Premier pushes ahead with fall separation referendum
Danielle Smith says Alberta will hold a vote on separation Oct. 19, despite court ruling on petition signatures.
Alberta will hold a referendum on separation this fall, Premier Danielle Smith confirmed Saturday, moving forward despite a court decision that prevented validation of the underlying petition signatures.
Smith said the Oct. 19 referendum will proceed after Stay Free Alberta submitted roughly 300,000 signatures — well above the 177,000 threshold required under the province's new citizen-initiative law. A court blocked Elections Alberta from counting the signatures, but Smith said the province has sufficient evidence the threshold was met.
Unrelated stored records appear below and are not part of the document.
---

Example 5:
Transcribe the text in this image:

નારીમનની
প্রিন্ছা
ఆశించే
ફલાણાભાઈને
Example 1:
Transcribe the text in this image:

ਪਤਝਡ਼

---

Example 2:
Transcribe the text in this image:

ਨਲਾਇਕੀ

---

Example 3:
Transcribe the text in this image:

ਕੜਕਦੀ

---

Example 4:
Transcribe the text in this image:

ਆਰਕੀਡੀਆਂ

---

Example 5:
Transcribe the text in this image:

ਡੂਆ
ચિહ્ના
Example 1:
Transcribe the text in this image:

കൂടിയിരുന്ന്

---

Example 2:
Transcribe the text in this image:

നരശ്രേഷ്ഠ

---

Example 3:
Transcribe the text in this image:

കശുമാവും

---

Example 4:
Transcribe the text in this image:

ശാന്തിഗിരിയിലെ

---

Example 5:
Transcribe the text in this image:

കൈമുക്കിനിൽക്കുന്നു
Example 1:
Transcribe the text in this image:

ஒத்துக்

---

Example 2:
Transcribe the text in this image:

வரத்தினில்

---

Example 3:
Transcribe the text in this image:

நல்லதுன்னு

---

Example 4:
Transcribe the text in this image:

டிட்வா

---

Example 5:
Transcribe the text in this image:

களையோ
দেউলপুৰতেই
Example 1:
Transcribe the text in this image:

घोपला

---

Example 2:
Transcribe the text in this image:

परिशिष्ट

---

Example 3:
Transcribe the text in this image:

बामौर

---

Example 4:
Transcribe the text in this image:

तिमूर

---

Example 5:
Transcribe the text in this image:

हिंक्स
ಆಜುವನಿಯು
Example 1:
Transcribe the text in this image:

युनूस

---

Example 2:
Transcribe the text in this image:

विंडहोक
"I just have to, in good faith, look at that and say they needed to get 177 thousand. They submitted 300 thousand," Smith said during her Saturday radio show.
Smith is also moving forward despite internal pressure. Some separatist members of her UCP caucus, including Jeffrey Rath, have threatened to remove her, saying she's watered down the referendum question. A separate petition opposing the referendum collected about 400,000 signatures.
Smith said she doesn't expect to satisfy everyone. "There's three different groups," she said. "We have laws in the province... so that if citizens manage to get 177,000 signatures on a petition campaign, they're wanting their fellow citizens to have a vote."
The referendum will test whether Albertans want the province to pursue independence from Canada.